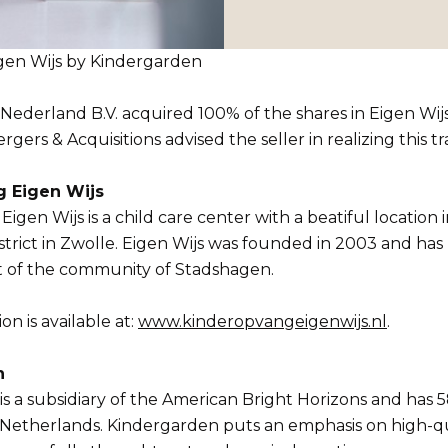
igen Wijs by Kindergarden
ederland B.V. acquired 100% of the shares in Eigen Wijs
ers & Acquisitions advised the seller in realizing this tr
 Eigen Wijs
igen Wijs is a child care center with a beatiful location 
trict in Zwolle. Eigen Wijs was founded in 2003 and ha
t of the community of Stadshagen.
n is available at:
www.kinderopvangeigenwijs.nl
.
n
s a subsidiary of the American Bright Horizons and has 5
 Netherlands. Kindergarden puts an emphasis on high-qu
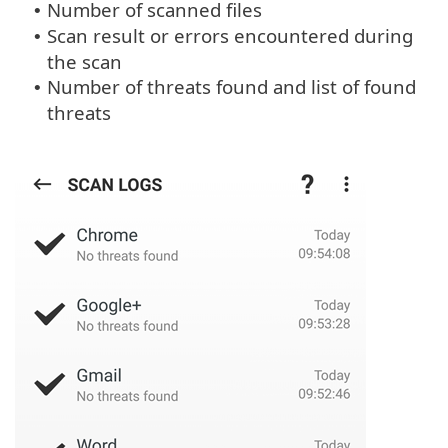
Number of scanned files
•
Scan result or errors encountered during
•
the scan
Number of threats found and list of found
•
threats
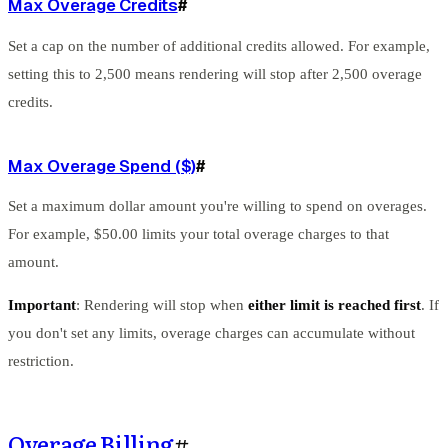
Max Overage Credits
#
Set a cap on the number of additional credits allowed. For example,
setting this to 2,500 means rendering will stop after 2,500 overage
credits.
Max Overage Spend ($)
#
Set a maximum dollar amount you're willing to spend on overages.
For example, $50.00 limits your total overage charges to that
amount.
Important
: Rendering will stop when
either limit is reached first
. If
you don't set any limits, overage charges can accumulate without
restriction.
Overage Billing
#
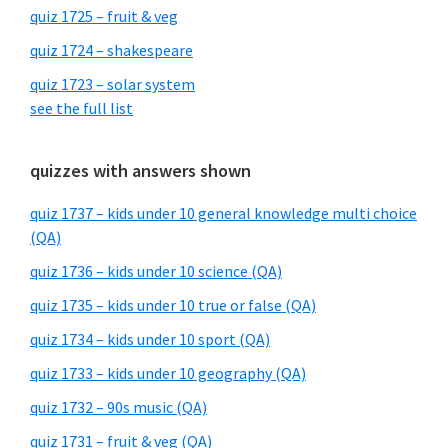
quiz 1725 – fruit & veg
quiz 1724 – shakespeare
quiz 1723 – solar system
see the full list
quizzes with answers shown
quiz 1737 – kids under 10 general knowledge multi choice
(QA)
quiz 1736 – kids under 10 science (QA)
quiz 1735 – kids under 10 true or false (QA)
quiz 1734 – kids under 10 sport (QA)
quiz 1733 – kids under 10 geography (QA)
quiz 1732 – 90s music (QA)
quiz 1731 – fruit & veg (QA)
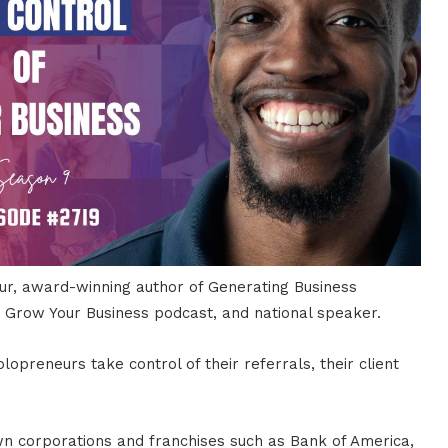
ur, award-winning author of Generating Business
o Grow Your Business podcast, and national speaker.
preneurs take control of their referrals, their client
wn corporations and franchises such as Bank of America,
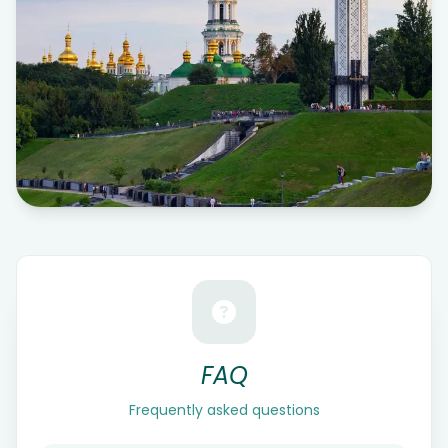
FAQ
Frequently asked questions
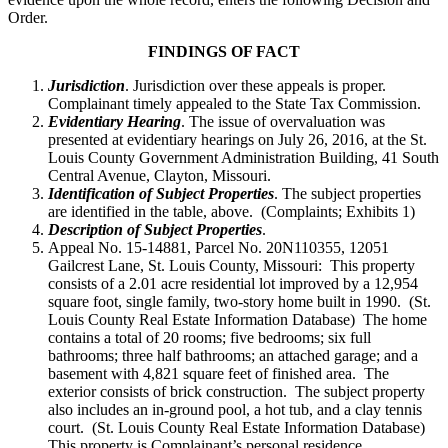
Order.
FINDINGS OF FACT
Jurisdiction
. Jurisdiction over these appeals is proper.
Complainant timely appealed to the State Tax Commission.
Evidentiary Hearing
. The issue of overvaluation was
presented at evidentiary hearings on July 26, 2016, at the St.
Louis County Government Administration Building, 41 South
Central Avenue, Clayton, Missouri.
Identification of Subject Properties
. The subject properties
are identified in the table, above. (Complaints; Exhibits 1)
Description of Subject Properties
.
Appeal No. 15-14881, Parcel No. 20N110355, 12051
Gailcrest Lane, St. Louis County, Missouri: This property
consists of a 2.01 acre residential lot improved by a 12,954
square foot, single family, two-story home built in 1990. (St.
Louis County Real Estate Information Database) The home
contains a total of 20 rooms; five bedrooms; six full
bathrooms; three half bathrooms; an attached garage; and a
basement with 4,821 square feet of finished area. The
exterior consists of brick construction. The subject property
also includes an in-ground pool, a hot tub, and a clay tennis
court. (St. Louis County Real Estate Information Database)
This property is Complainant’s personal residence.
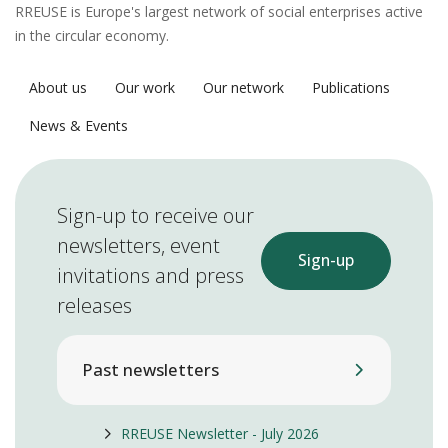
RREUSE is Europe's largest network of social enterprises active
in the circular economy.
About us
Our work
Our network
Publications
News & Events
Sign-up to receive our
newsletters, event
Sign-up
invitations and press
releases
Past newsletters
RREUSE Newsletter - July 2026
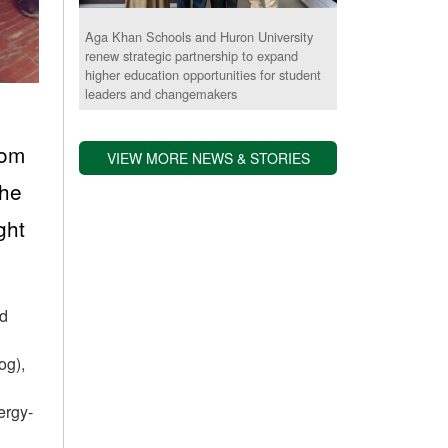
Aga Khan Schools and Huron University
renew strategic partnership to expand
higher education opportunities for student
leaders and changemakers
rom
VIEW MORE NEWS & STORIES
the
ght
nd
og),
ergy-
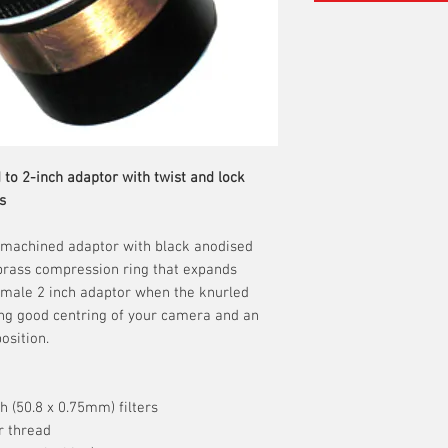
 to 2-inch adaptor with twist and lock
s
C machined adaptor with black anodised
l brass compression ring that expands
female 2 inch adaptor when the knurled
ing good centring of your camera and an
osition.
h (50.8 x 0.75mm) filters
r thread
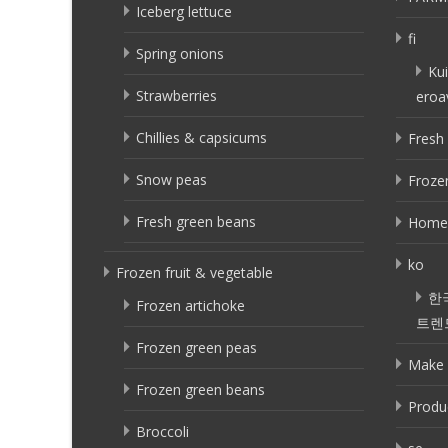
Iceberg lettuce
fi
Spring onions
Kui
Strawberries
eroa
Chillies & capsicums
Fresh 
Snow peas
Frozen
Fresh green beans
Home
ko
Frozen fruit & vegetable
한
Frozen artichoke
트렌
Frozen green peas
Make 
Frozen green beans
Produ
Broccoli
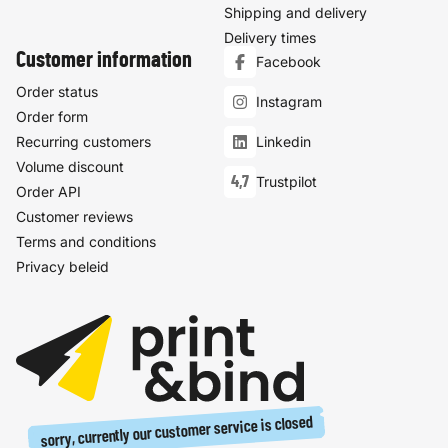
Shipping and delivery
Delivery times
Customer information
Facebook
Order status
Instagram
Order form
Recurring customers
Linkedin
Volume discount
4,7
Trustpilot
Order API
Customer reviews
Terms and conditions
Privacy beleid
sorry, currently our customer service is closed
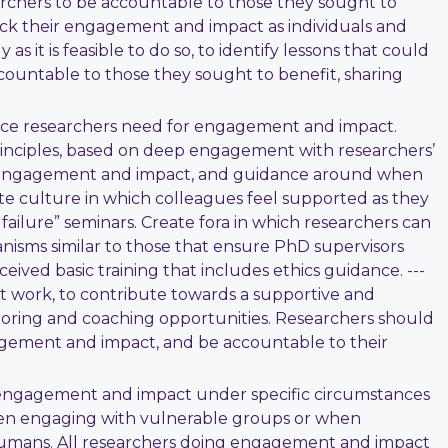
archers to be accountable to those they sought to
rack their engagement and impact as individuals and
s it is feasible to do so, to identify lessons that could
countable to those they sought to benefit, sharing
dence researchers need for engagement and impact.
principles, based on deep engagement with researchers’
of engagement and impact, and guidance around when
e culture in which colleagues feel supported as they
ailure” seminars. Create fora in which researchers can
isms similar to those that ensure PhD supervisors
ived basic training that includes ethics guidance. ---
work, to contribute towards a supportive and
ntoring and coaching opportunities. Researchers should
gagement and impact, and be accountable to their
 engagement and impact under specific circumstances
when engaging with vulnerable groups or when
e humans. All researchers doing engagement and impact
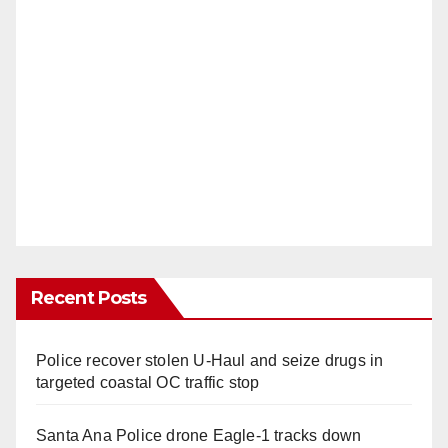
Recent Posts
Police recover stolen U-Haul and seize drugs in
targeted coastal OC traffic stop
Santa Ana Police drone Eagle-1 tracks down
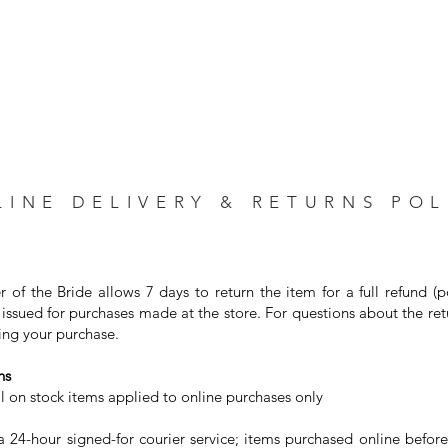
LINE DELIVERY & RETURNS POL
r of the Bride allows 7 days to return the item for a full refund (
issued for purchases made at the store. For questions about the ret
ng your purchase. ⁣
s⁣
on stock items applied to online purchases only⁣
24-hour signed-for courier service; items purchased online before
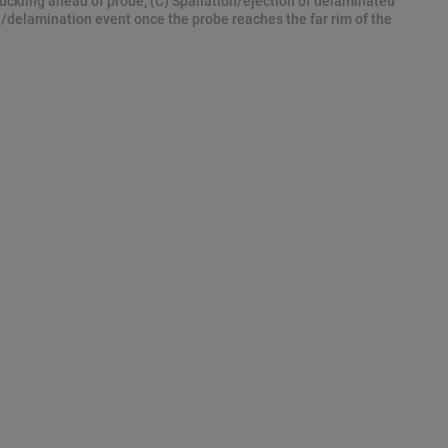
uckling ahead of probe; (C) Spallation/ejection of delaminated
n/delamination event once the probe reaches the far rim of the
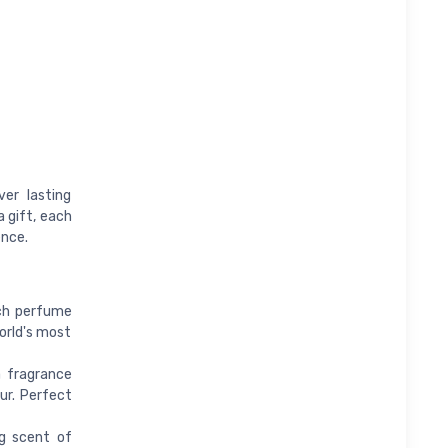
er lasting
a gift, each
ence.
ach perfume
orld's most
a fragrance
ur. Perfect
ng scent of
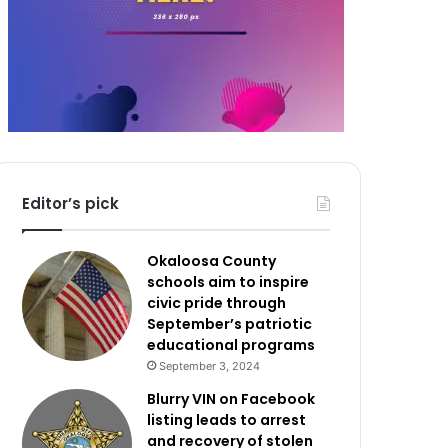
Editor’s pick
Okaloosa County
schools aim to inspire
civic pride through
September’s patriotic
educational programs
September 3, 2024
Blurry VIN on Facebook
listing leads to arrest
and recovery of stolen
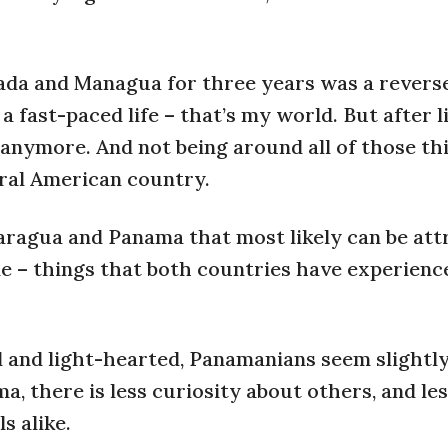
nada and Managua for three years was a revers
a fast-paced life – that’s my world. But after l
 anymore. And not being around all of those thi
tral American country.
aragua and Panama that most likely can be att
le – things that both countries have experienc
l and light-hearted, Panamanians seem slightl
a, there is less curiosity about others, and le
s alike.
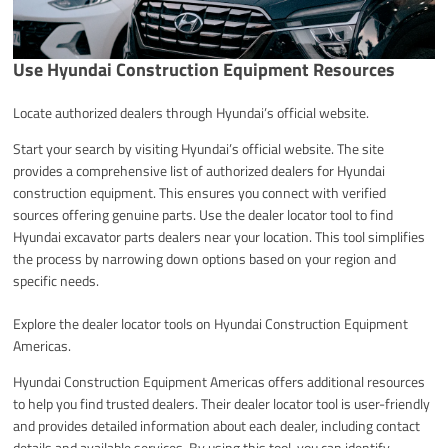
Use Hyundai Construction Equipment Resources
Locate authorized dealers through Hyundai’s official website.
Start your search by visiting Hyundai’s official website. The site
provides a comprehensive list of authorized dealers for Hyundai
construction equipment. This ensures you connect with verified
sources offering genuine parts. Use the dealer locator tool to find
Hyundai excavator parts dealers near your location. This tool simplifies
the process by narrowing down options based on your region and
specific needs.
Explore the dealer locator tools on Hyundai Construction Equipment
Americas.
Hyundai Construction Equipment Americas offers additional resources
to help you find trusted dealers. Their dealer locator tool is user-friendly
and provides detailed information about each dealer, including contact
details and available services. By using this tool, you can identify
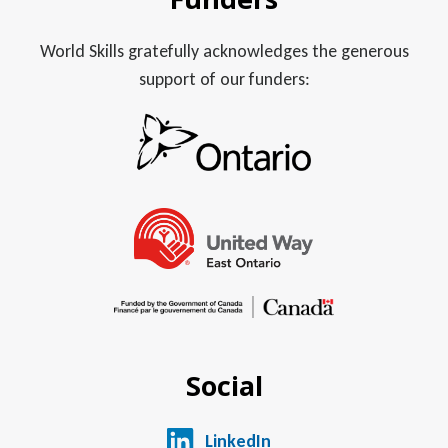
World Skills gratefully acknowledges the generous
support of our funders:
Social
LinkedIn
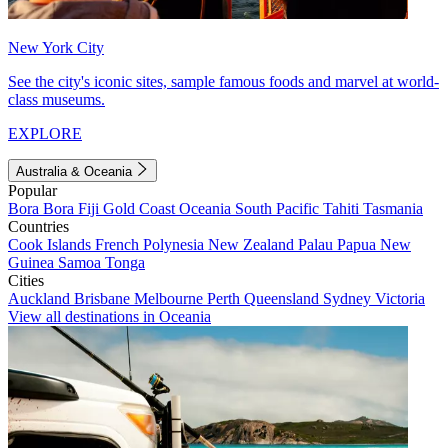
New York City
See the city's iconic sites, sample famous foods and marvel at world-
class museums.
EXPLORE
Australia & Oceania
Popular
Bora Bora
Fiji
Gold Coast
Oceania
South Pacific
Tahiti
Tasmania
Countries
Cook Islands
French Polynesia
New Zealand
Palau
Papua New
Guinea
Samoa
Tonga
Cities
Auckland
Brisbane
Melbourne
Perth
Queensland
Sydney
Victoria
View all destinations in Oceania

- - -

Work order: Output every line of text in the rows above as a numbered list, omitting blank lines and excluding the pictures.

Worked solution:
1. igen Wijs by Kindergarden
2. ederland B.V. acquired 100% of the shares in Eigen Wijs
3. ers & Acquisitions advised the seller in realizing this tr
4.  Eigen Wijs
5. igen Wijs is a child care center with a beatiful location 
6. trict in Zwolle. Eigen Wijs was founded in 2003 and ha
7. t of the community of Stadshagen.
8. n is available at:
9. www.kinderopvangeigenwijs.nl
10. .
11. n
12. s a subsidiary of the American Bright Horizons and has 5
13.  Netherlands. Kindergarden puts an emphasis on high-qu
14. Number of scanned files
15. •
16. Scan result or errors encountered during
17. •
18. the scan
19. Number of threats found and list of found
20. •
21. threats
22. Max Overage Credits
23. #
24. Set a cap on the number of additional credits allowed. For example,
25. setting this to 2,500 means rendering will stop after 2,500 overage
26. credits.
27. Max Overage Spend ($)
28. #
29. Set a maximum dollar amount you're willing to spend on overages.
30. For example, $50.00 limits your total overage charges to that
31. amount.
32. Important
33. : Rendering will stop when
34. either limit is reached first
35. . If
36. you don't set any limits, overage charges can accumulate without
37. restriction.
38. Overage Billing
39. #
40. quiz 1725 – fruit & veg
41. quiz 1724 – shakespeare
42. quiz 1723 – solar system
43. see the full list
44. quizzes with answers shown
45. quiz 1737 – kids under 10 general knowledge multi choice
46. (QA)
47. quiz 1736 – kids under 10 science (QA)
48. quiz 1735 – kids under 10 true or false (QA)
49. quiz 1734 – kids under 10 sport (QA)
50. quiz 1733 – kids under 10 geography (QA)
51. quiz 1732 – 90s music (QA)
52. quiz 1731 – fruit & veg (QA)
53. ur, award-winning author of Generating Business
54. o Grow Your Business podcast, and national speaker.
55. preneurs take control of their referrals, their client
56. wn corporations and franchises such as Bank of America,
57. FAQ
58. Frequently asked questions
59. Order.
60. FINDINGS OF FACT
61. Jurisdiction
62. . Jurisdiction over these appeals is proper.
63. Complainant timely appealed to the State Tax Commission.
64. Evidentiary Hearing
65. . The issue of overvaluation was
66. presented at evidentiary hearings on July 26, 2016, at the St.
67. Louis County Government Administration Building, 41 South
68. Central Avenue, Clayton, Missouri.
69. Identification of Subject Properties
70. . The subject properties
71. are identified in the table, above. (Complaints; Exhibits 1)
72. Description of Subject Properties
73. .
74. Appeal No. 15-14881, Parcel No. 20N110355, 12051
75. Gailcrest Lane, St. Louis County, Missouri: This property
76. consists of a 2.01 acre residential lot improved by a 12,954
77. square foot, single family, two-story home built in 1990. (St.
78. Louis County Real Estate Information Database) The home
79. contains a total of 20 rooms; five bedrooms; six full
80. bathrooms; three half bathrooms; an attached garage; and a
81. basement with 4,821 square feet of finished area. The
82. exterior consists of brick construction. The subject property
83. also includes an in-ground pool, a hot tub, and a clay tennis
84. court. (St. Louis County Real Estate Information Database)
85. This property is Complainant’s personal residence.
86. RREUSE is Europe's largest network of social enterprises active
87. in the circular economy.
88. About us
89. Our work
90. Our network
91. Publications
92. News & Events
93. Sign-up to receive our
94. newsletters, event
95. Sign-up
96. invitations and press
97. releases
98. Past newsletters
99. RREUSE Newsletter - July 2026
100. Aga Khan Schools and Huron University
101. renew strategic partnership to expand
102. higher education opportunities for student
103. leaders and changemakers
104. rom
105. VIEW MORE NEWS & STORIES
106. the
107. ght
108. nd
109. og),
110. ergy-
111.  to 2-inch adaptor with twist and lock
112. s
113. C machined adaptor with black anodised
114. l brass compression ring that expands
115. female 2 inch adaptor when the knurled
116. ing good centring of your camera and an
117. osition.
118. h (50.8 x 0.75mm) filters
119. r thread
120. Iceberg lettuce
121. fi
122. Spring onions
123. Kui
124. Strawberries
125. eroa
126. Chillies & capsicums
127. Fresh 
128. Snow peas
129. Frozen
130. Fresh green beans
131. Home
132. ko
133. Frozen fruit & vegetable
134. 한
135. Frozen artichoke
136. 트렌
137. Frozen green peas
138. Make 
139. Frozen green beans
140. Produ
141. Broccoli
142. Shipping and delivery
143. Delivery times
144. Customer information
145. Facebook
146. Order status
147. Instagram
148. Order form
149. Recurring customers
150. Linkedin
151. Volume discount
152. 4,7
153. Trustpilot
154. Order API
155. Customer reviews
156. Terms and conditions
157. Privacy beleid
158. sorry, currently our customer service is closed
159. archers to be accountable to those they sought to
160. rack their engagement and impact as individuals and
161. s it is feasible to do so, to identify lessons that could
162. countable to those they sought to benefit, sharing
163. dence researchers need for engagement and impact.
164. principles, based on deep engagement with researchers’
165. of engagement and impact, and guidance around when
166. e culture in which colleagues feel supported as they
167. ailure” seminars. Create fora in which researchers can
168. isms similar to those that ensure PhD supervisors
169. ived basic training that includes ethics guidance. ---
170. work, to contribute towards a supportive and
171. ntoring and coaching opportunities. Researchers should
172. gagement and impact, and be accountable to their
173.  engagement and impact under specific circumstances
174. when engaging with vulnerable groups or when
175. e humans. All researchers doing engagement and impact
176. Recent Posts
177. Police recover stolen U-Haul and seize drugs in
178. targeted coastal OC traffic stop
179. Santa Ana Police drone Eagle-1 tracks down
180. LINE DELIVERY & RETURNS POL
181. r of the Bride allows 7 days to return the item for a full refund (
182. issued for purchases made at the store. For questions about the ret
183. ng your purchase. ⁣
184. s⁣
185. on stock items applied to online purchases only⁣
186. 24-hour signed-for courier service; items purchased online before
187. uckling ahead of probe; (C) Spallation/ejection of delaminated
188. n/delamination event once the probe reaches the far rim of the
189. er lasting
190. a gift, each
191. ence.
192. ach perfume
193. orld's most
194. a fragrance
195. ur. Perfect
196. ng scent of
197. Editor’s pick
198. Okaloosa County
199. schools aim to inspire
200. civic pride through
201. September’s patriotic
202. educational programs
203. September 3, 2024
204. Blurry VIN on Facebook
205. listing leads to arrest
206. and recovery of stolen
207. nada and Managua for three years was a revers
208. a fast-paced life – that’s my world. But after l
209.  anymore. And not being around all of those thi
210. tral American country.
211. aragua and Panama that most likely can be att
212. le – things that both countries have experienc
213. l and light-hearted, Panamanians seem slightl
214. a, there is less curiosity about others, and le
215. s alike.
216. Use Hyundai Construction Equipment Resources
217. Locate authorized dealers through Hyundai’s official website.
218. Start your search by visiting Hyundai’s official website. The site
219. provides a comprehensive list of authorized dealers for Hyundai
220. construction equipment. This ensures you connect with verified
221. sources offering genuine parts. Use the dealer locator tool to find
222. Hyundai excavator parts dealers near your location. This tool simplifies
223. the process by narrowing down options based on your region and
224. specific needs.
225. Explore the dealer locator tools on Hyundai Construction Equipment
226. Americas.
227. Hyundai Construction Equipment Americas offers additional resources
228. to help you find trusted dealers. Their dealer locator tool is user-friendly
229. and provides detailed information about each dealer, including contact
230. details and available services. By using this tool, you can identify
231. World Skills gratefully acknowledges the generous
232. support of our funders:
233. Social
234. LinkedIn
235. New York City
236. See the city's iconic sites, sample famous foods and marvel at world-
237. class museums.
238. EXPLORE
239. Australia & Oceania
240. Popular
241. Bora Bora
242. Fiji
243. Gold Coast
244. Oceania
245. South Pacific
246. Tahiti
247. Tasmania
248. Countries
249. Cook Islands
250. French Polynesia
251. New Zealand
252. Palau
253. Papua New
254. Guinea
255. Samoa
256. Tonga
257. Cities
258. Auckland
259. Brisbane
260. Melbourne
261. Perth
262. Queensland
263. Sydney
264. Victoria
265. View all destinations in Oceania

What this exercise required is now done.